ABOUT THIS EXERCISE: Check every line of the data for the word "dashed", and copy those that have it.

------ DATA EXTRACTS ------

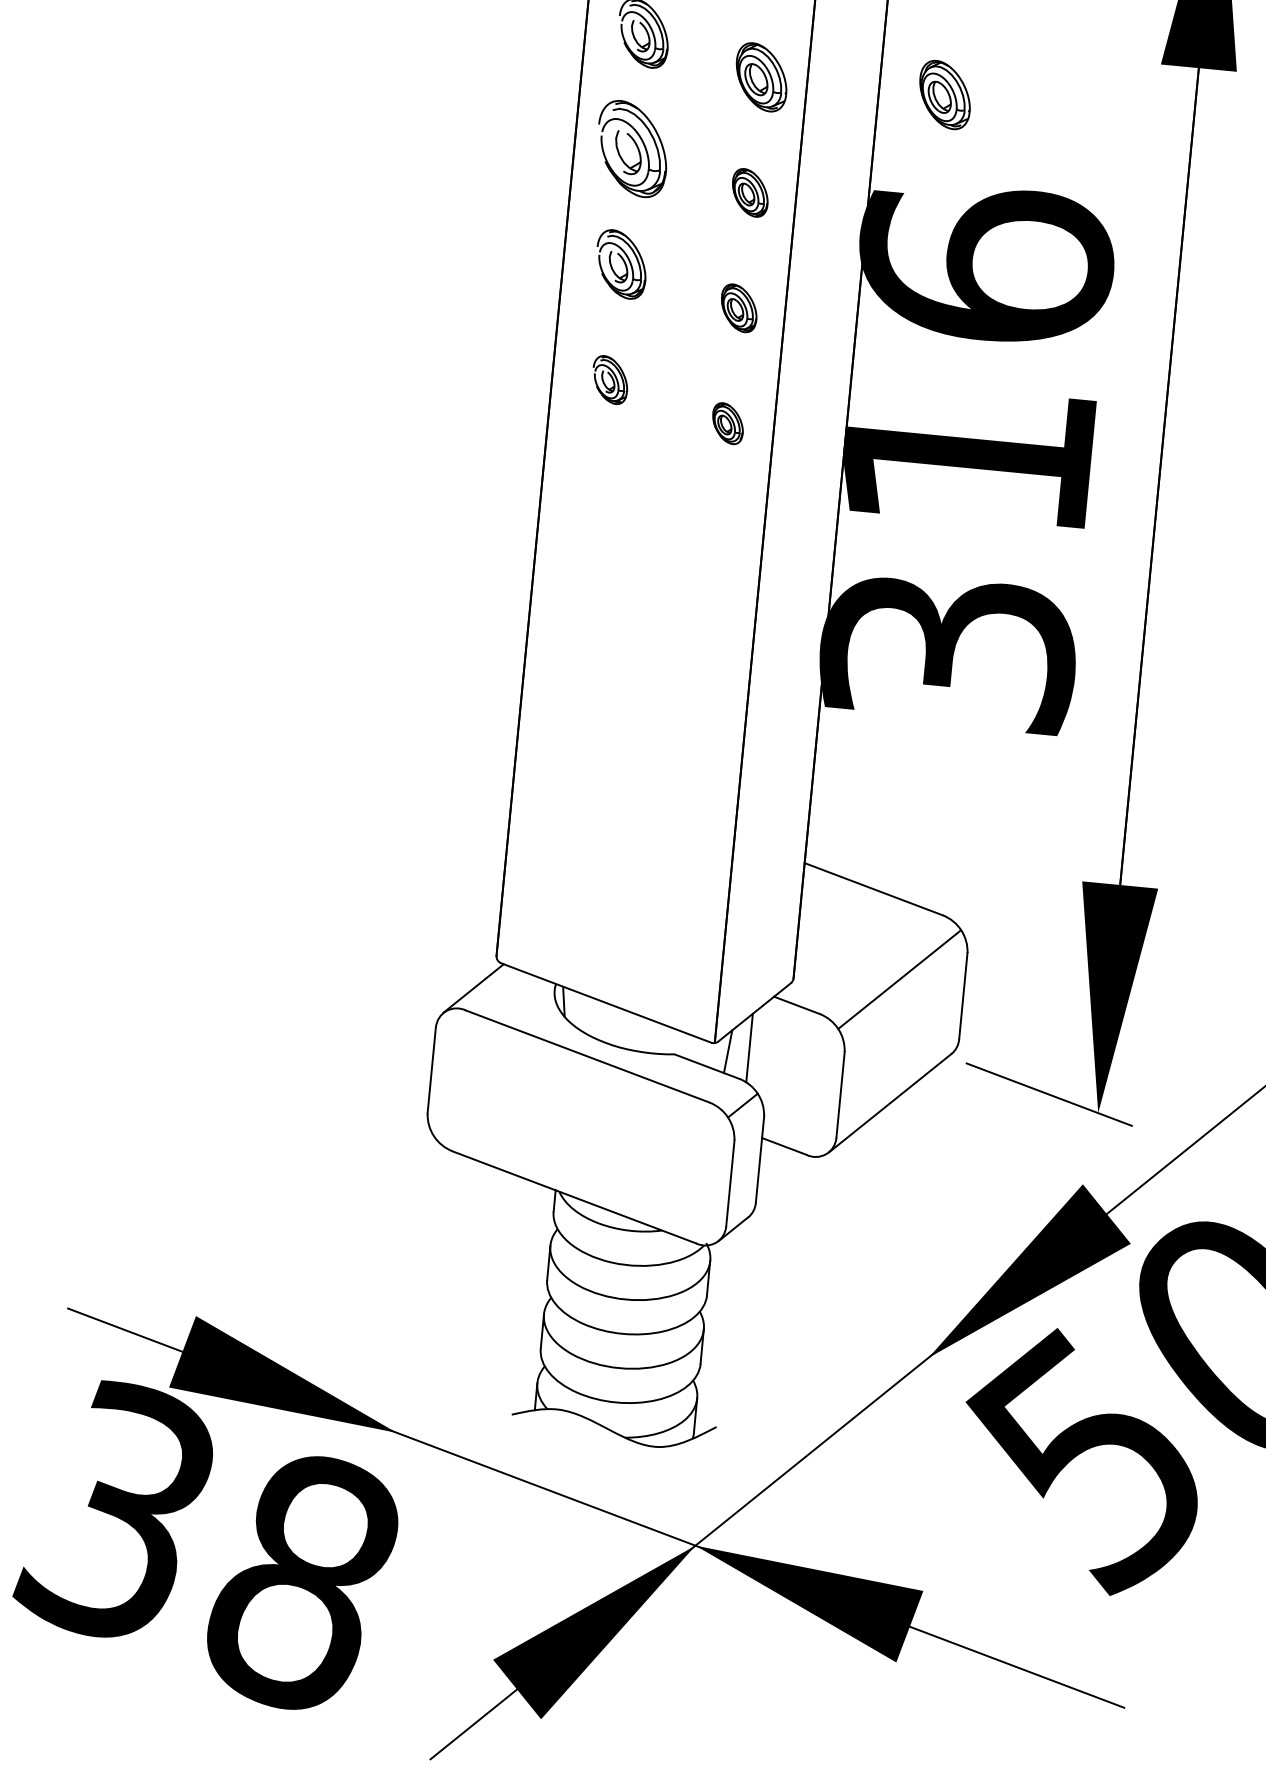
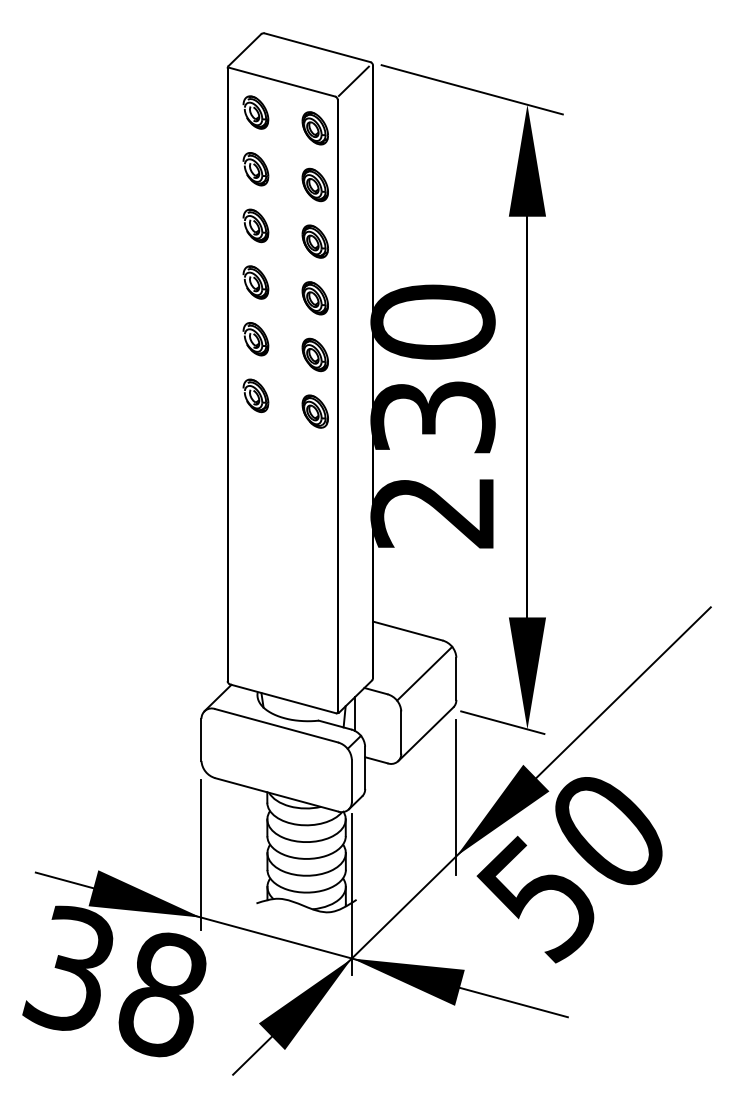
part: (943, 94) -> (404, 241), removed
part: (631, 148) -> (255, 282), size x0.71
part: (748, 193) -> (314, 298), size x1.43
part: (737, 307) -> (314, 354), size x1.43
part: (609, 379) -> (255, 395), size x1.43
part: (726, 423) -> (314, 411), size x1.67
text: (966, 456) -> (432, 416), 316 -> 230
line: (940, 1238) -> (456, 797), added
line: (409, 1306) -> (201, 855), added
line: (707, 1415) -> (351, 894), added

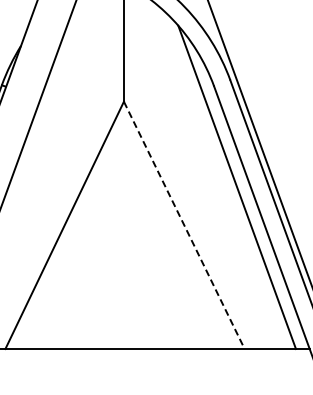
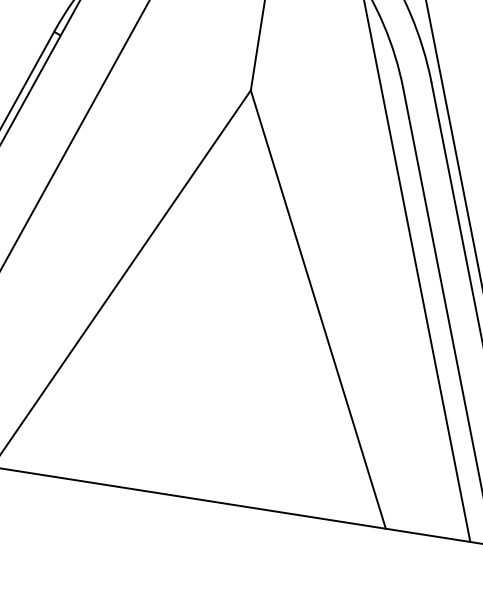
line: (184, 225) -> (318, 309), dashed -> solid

------
------ DATA EXTRACTS ------

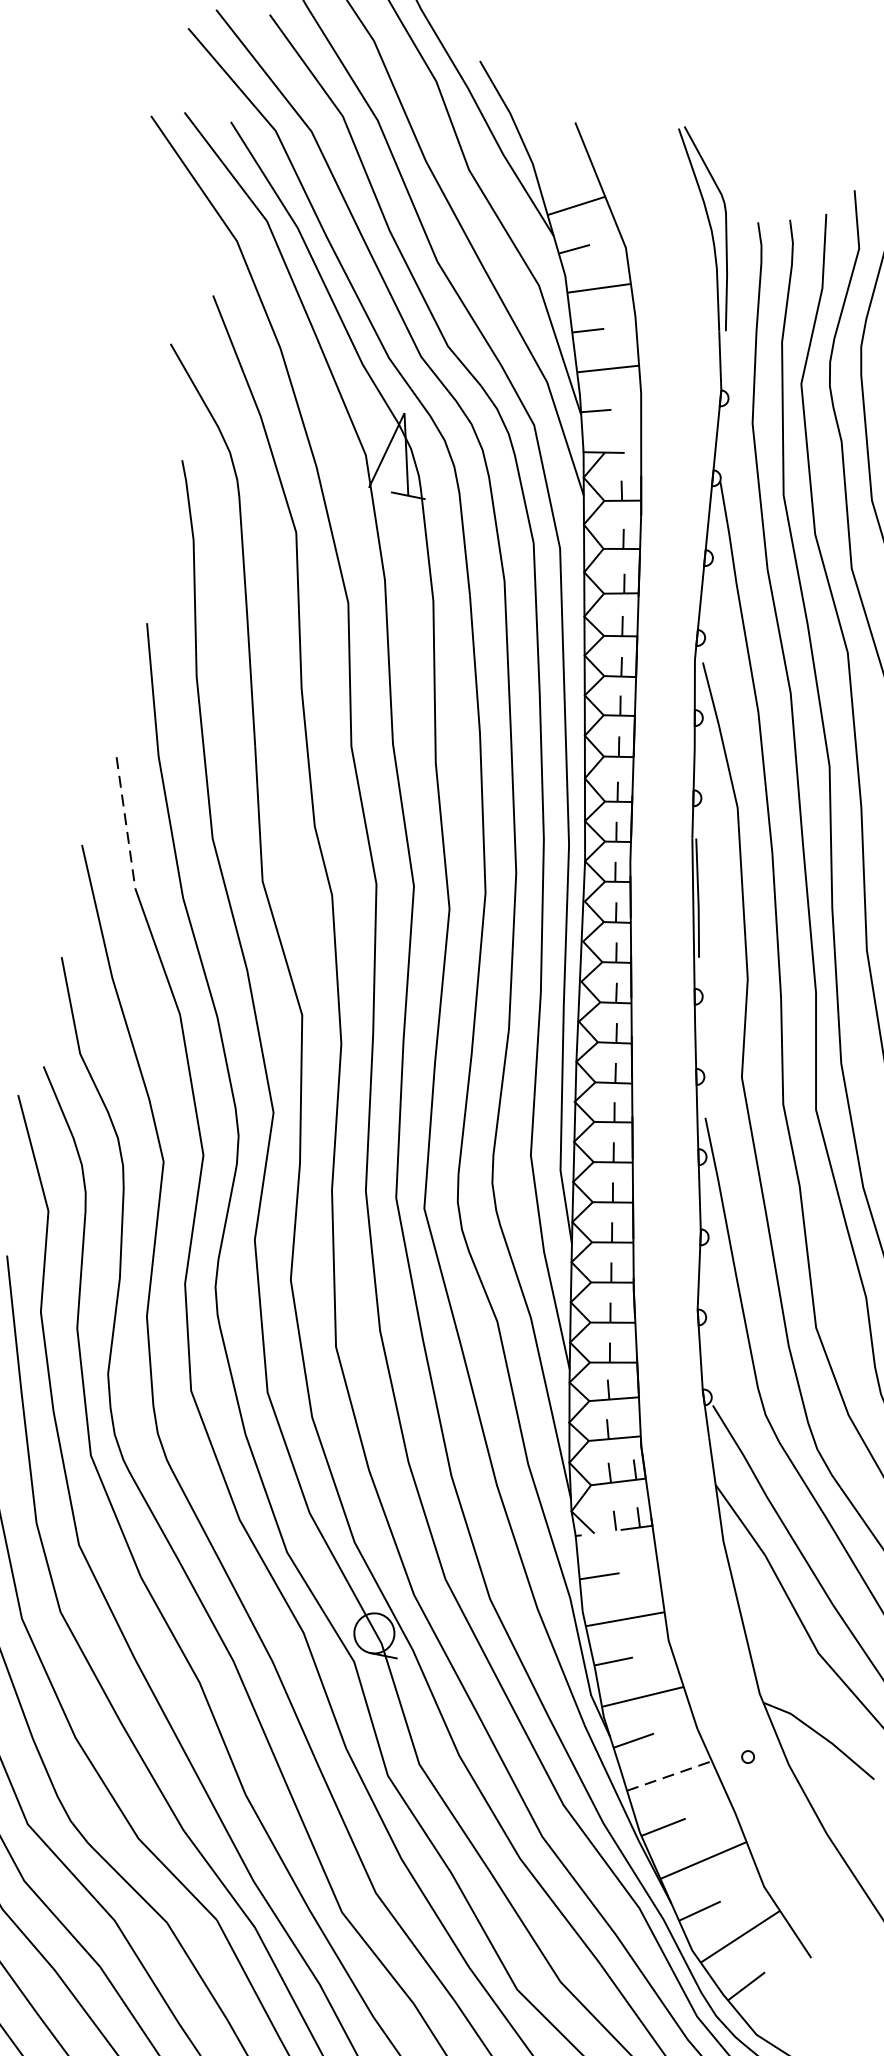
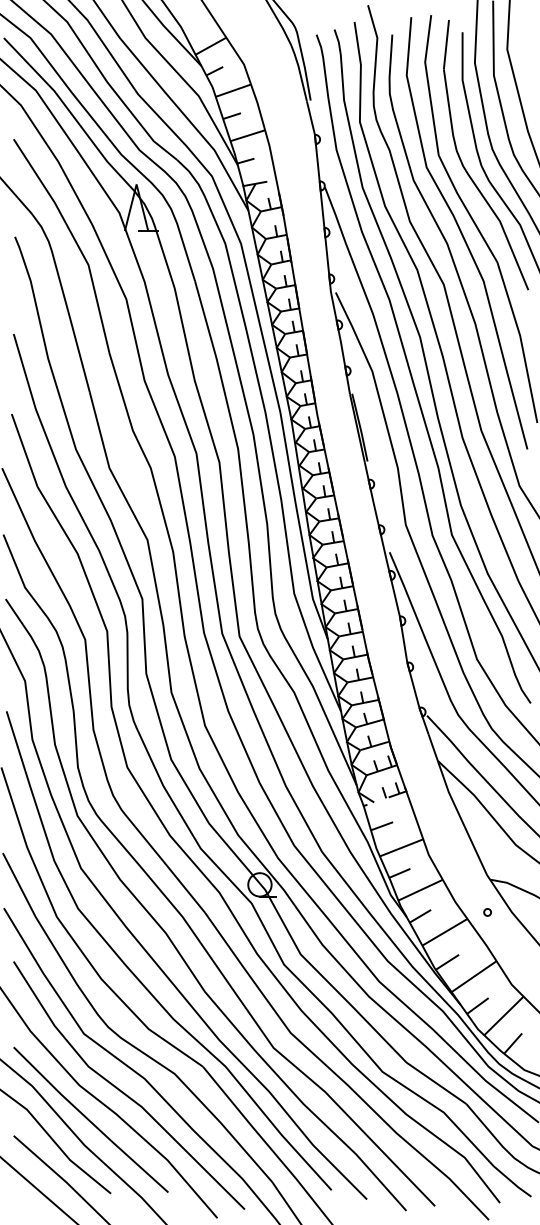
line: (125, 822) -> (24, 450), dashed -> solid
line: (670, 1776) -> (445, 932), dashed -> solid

------

SOLUTION TO THE EXERCISE:
line: (184, 225) -> (318, 309), dashed -> solid
line: (125, 822) -> (24, 450), dashed -> solid
line: (670, 1776) -> (445, 932), dashed -> solid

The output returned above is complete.